> [EXERCISE BRIEF]
Output only the lines below from the one holding "for the initial tutorial" down to the one holding "### Works with", both end lines included and every picture dropped.

● ● ● ●

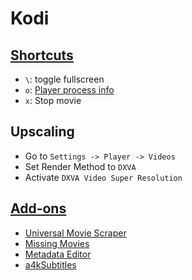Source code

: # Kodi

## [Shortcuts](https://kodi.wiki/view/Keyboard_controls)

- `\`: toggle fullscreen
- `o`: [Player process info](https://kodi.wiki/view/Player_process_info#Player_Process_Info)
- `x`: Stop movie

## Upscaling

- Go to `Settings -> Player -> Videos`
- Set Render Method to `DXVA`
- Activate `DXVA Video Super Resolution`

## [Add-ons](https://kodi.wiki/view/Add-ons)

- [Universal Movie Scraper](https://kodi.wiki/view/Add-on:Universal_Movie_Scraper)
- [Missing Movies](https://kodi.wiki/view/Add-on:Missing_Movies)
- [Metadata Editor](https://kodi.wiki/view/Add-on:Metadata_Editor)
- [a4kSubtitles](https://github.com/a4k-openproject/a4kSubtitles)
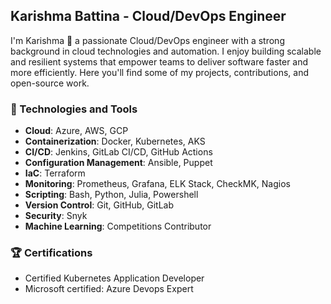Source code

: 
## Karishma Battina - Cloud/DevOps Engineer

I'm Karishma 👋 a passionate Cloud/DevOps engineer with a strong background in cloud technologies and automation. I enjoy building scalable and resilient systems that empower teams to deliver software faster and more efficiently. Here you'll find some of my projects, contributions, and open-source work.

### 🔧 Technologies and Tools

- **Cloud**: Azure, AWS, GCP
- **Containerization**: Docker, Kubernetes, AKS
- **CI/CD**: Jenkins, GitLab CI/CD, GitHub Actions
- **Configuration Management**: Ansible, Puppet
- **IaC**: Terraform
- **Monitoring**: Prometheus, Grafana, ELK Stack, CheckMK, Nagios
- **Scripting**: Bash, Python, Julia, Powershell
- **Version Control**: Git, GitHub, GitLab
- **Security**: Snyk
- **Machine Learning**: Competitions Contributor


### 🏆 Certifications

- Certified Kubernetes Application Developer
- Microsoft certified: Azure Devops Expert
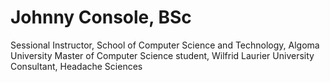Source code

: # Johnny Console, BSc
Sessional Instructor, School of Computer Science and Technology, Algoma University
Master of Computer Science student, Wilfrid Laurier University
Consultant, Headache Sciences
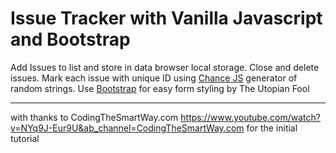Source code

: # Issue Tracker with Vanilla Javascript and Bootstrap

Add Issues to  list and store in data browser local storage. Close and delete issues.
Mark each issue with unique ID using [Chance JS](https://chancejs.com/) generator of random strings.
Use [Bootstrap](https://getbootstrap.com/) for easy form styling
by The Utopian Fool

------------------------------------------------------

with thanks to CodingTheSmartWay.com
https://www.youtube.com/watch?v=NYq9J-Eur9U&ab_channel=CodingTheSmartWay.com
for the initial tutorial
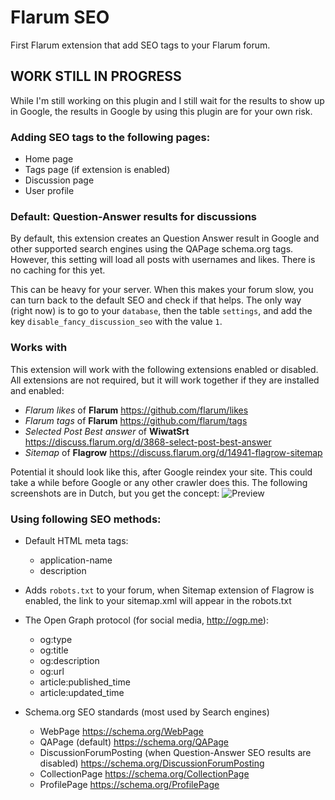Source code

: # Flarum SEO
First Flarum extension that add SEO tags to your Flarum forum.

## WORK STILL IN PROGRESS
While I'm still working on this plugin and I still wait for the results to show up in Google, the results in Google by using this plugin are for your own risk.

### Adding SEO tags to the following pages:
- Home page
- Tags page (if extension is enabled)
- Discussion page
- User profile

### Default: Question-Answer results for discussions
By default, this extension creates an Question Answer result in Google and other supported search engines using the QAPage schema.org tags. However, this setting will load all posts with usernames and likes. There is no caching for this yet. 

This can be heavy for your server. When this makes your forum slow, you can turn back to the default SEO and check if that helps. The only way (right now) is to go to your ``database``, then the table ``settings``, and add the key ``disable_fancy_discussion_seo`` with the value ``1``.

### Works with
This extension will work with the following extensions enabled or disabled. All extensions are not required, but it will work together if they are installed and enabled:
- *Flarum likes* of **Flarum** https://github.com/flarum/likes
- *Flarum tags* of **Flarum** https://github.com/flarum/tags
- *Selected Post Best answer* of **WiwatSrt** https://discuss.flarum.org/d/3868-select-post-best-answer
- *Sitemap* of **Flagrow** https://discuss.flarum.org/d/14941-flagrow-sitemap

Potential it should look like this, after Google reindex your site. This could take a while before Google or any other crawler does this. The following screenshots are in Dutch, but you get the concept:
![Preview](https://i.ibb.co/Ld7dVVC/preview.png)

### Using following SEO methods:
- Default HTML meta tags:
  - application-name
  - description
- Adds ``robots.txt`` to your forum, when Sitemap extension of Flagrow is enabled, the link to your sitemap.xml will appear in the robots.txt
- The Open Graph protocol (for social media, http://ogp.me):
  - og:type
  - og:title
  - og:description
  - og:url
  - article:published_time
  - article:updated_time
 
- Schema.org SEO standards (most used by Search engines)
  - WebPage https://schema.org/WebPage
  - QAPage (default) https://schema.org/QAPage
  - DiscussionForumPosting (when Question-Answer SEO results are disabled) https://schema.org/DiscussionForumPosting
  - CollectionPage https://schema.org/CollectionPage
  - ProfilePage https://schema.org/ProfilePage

● ● ● ●

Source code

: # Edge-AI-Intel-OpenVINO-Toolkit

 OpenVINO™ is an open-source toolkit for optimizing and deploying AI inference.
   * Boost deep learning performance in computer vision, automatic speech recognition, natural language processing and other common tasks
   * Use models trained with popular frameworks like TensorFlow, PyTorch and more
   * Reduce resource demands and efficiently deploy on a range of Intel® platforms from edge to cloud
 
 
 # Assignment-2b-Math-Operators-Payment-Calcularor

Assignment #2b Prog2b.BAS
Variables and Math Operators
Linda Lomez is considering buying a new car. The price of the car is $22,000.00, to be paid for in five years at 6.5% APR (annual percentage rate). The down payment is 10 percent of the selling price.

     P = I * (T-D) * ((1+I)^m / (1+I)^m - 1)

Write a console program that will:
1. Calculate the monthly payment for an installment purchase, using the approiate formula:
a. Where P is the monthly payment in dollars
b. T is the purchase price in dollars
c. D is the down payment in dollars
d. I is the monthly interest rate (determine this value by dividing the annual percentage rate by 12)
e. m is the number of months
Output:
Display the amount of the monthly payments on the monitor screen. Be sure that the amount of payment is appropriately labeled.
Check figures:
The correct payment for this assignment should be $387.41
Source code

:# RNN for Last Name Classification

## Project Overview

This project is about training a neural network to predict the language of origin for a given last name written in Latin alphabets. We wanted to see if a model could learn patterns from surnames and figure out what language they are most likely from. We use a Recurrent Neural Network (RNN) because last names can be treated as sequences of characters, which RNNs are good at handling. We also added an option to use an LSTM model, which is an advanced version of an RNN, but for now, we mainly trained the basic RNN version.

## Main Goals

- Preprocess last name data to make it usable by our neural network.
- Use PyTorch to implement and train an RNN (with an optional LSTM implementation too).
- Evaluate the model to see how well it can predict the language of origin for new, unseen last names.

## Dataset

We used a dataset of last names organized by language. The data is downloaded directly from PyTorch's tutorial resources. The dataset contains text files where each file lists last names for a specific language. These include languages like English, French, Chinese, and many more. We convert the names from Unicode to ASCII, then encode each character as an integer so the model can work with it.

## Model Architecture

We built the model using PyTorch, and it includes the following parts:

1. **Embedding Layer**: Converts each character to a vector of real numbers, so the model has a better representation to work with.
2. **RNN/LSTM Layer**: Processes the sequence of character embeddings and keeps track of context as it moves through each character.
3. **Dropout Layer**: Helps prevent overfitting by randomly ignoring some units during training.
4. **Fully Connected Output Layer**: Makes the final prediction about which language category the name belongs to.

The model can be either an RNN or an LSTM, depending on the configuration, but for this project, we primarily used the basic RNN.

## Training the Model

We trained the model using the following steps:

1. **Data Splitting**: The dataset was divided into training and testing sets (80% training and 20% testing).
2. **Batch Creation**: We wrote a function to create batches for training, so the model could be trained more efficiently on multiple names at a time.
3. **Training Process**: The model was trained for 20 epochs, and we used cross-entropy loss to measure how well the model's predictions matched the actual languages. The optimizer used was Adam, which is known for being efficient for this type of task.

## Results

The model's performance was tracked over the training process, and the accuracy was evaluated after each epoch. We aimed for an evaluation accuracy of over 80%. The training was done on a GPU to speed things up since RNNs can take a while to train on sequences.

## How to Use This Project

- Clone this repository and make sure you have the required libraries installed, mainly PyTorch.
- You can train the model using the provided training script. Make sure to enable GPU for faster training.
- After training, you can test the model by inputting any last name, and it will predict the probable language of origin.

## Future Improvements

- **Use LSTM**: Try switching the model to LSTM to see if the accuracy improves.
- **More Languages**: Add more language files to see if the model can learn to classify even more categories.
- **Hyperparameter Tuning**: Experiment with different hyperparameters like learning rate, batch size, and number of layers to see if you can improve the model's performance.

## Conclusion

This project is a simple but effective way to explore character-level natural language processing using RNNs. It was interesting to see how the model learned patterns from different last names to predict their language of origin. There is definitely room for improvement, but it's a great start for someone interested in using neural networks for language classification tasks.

● ● ● ●

> [REPLY]
for the initial tutorial
Source code

: # Flarum SEO
First Flarum extension that add SEO tags to your Flarum forum.

## WORK STILL IN PROGRESS
While I'm still working on this plugin and I still wait for the results to show up in Google, the results in Google by using this plugin are for your own risk.

### Adding SEO tags to the following pages:
- Home page
- Tags page (if extension is enabled)
- Discussion page
- User profile

### Default: Question-Answer results for discussions
By default, this extension creates an Question Answer result in Google and other supported search engines using the QAPage schema.org tags. However, this setting will load all posts with usernames and likes. There is no caching for this yet. 

This can be heavy for your server. When this makes your forum slow, you can turn back to the default SEO and check if that helps. The only way (right now) is to go to your ``database``, then the table ``settings``, and add the key ``disable_fancy_discussion_seo`` with the value ``1``.

### Works with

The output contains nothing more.